An Indian deliveryman working with the food delivery app Zomato sits on his bike in a business district in Mumbai. Photo: AFP

Ride-hailing giant Uber Technologies Inc has exited the food delivery business in India and sold its Uber Eats arm to Zomato in an all-stock deal on Tuesday.

The deal will give Uber 9.99% ownership in the SoftBank-backed Zomato and help the US cab aggregator to cut back on loss-making business segments globally.

For Uber, this move can result in annualized savings of nearly US$750 million, according to last year’s regulatory filing. In the first three quarters of this fiscal year, Uber Eats India totalled 3% in gross bookings but accounted for more than 25% of adjusted EBITA losses.

While the two companies did not share the deal size, sources peg it around $300-350 million. Uber Eats in India will discontinue operations and direct restaurants, delivery partners and its users to the Zomato platform.

“We are proud to have pioneered restaurant discovery and to have created a leading food delivery business across more than 500 cities in India. This acquisition significantly strengthens our position in the category,” Zomato CEO Deepinder Goyal said.

Dara Khosrowshahi, CEO of Uber, said: “Our Uber Eats team in India has achieved an incredible amount over the last two years, and I couldn’t be prouder of their ingenuity and dedication.”

“India remains an exceptionally important market to Uber and we will continue to invest in growing our local rides business,” he added. Uber Eats will, however, continue its operations in Sri Lanka and Bangladesh.

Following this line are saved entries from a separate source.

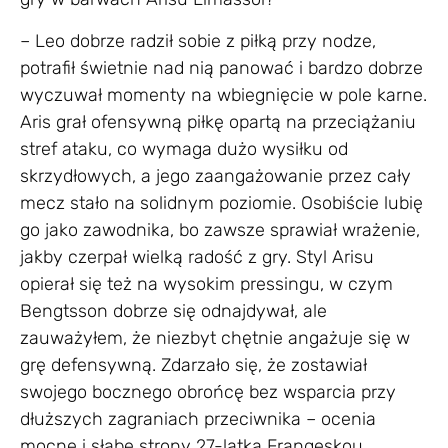
– Leo dobrze radził sobie z piłką przy nodze,
potrafił świetnie nad nią panować i bardzo dobrze
wyczuwał momenty na wbiegnięcie w pole karne.
Aris grał ofensywną piłkę opartą na przeciążaniu
stref ataku, co wymaga dużo wysiłku od
skrzydłowych, a jego zaangażowanie przez cały
mecz stało na solidnym poziomie. Osobiście lubię
go jako zawodnika, bo zawsze sprawiał wrażenie,
jakby czerpał wielką radość z gry. Styl Arisu
opierał się też na wysokim pressingu, w czym
Bengtsson dobrze się odnajdywał, ale
zauważyłem, że niezbyt chętnie angażuje się w
grę defensywną. Zdarzało się, że zostawiał
swojego bocznego obrońcę bez wsparcia przy
dłuższych zagraniach przeciwnika – ocenia
mocne i słabe strony 27-latka Frangeskou.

The deal comes close on the heels of Zomato raising $150 million in funding from existing investor Ant Financial, an Alibaba affiliate, at a $3 billion valuation.

Uber Eats, which was launched in 2017 in India, had about 26,000 restaurant partners and garnered about 12% of the market. The Indian food delivery market is dominated by Naspers-backed Swiggy, which delivers 42 million orders a month, while Zomato delivers about 37 million.

With Uber Eats acquisition, Zomato can upstage Swiggy and strengthen its presence in South India, where Swiggy is the leading player. The battle for the market share between the two companies is expected to intensify.

Industry watchers caution that for Zomato this acquisition need not guarantee all Uber Eats customers will shift to its platform. Some could switch to Swiggy too. However, the exit of Uber Eats will mean less competition and the reduction of the bargaining power of restaurants. This will help the two players to optimize revenue and costs.

But it cannot do away with discounts to customers, as it will take a toll on its sales volumes.

The acquisition is expected to lead to job losses. Though Zomato has assured that the delivery crew of Uber Eats be on-boarded to its fleet, job losses are expected. About 245 full-time employees at Uber Eats India have been affected, Forbes reports. They will be asked to apply for vacancies within Uber’s other verticals, and will stay on the company’s payrolls until March 3.

The new acquisition signifies the ongoing trend of consolidation in the food delivery market as in other online and app driven businesses. In the field of e-commerce there is Flipkart, owned by Walmart, and Amazon, and among ride-hailing companies it is Uber and Ola.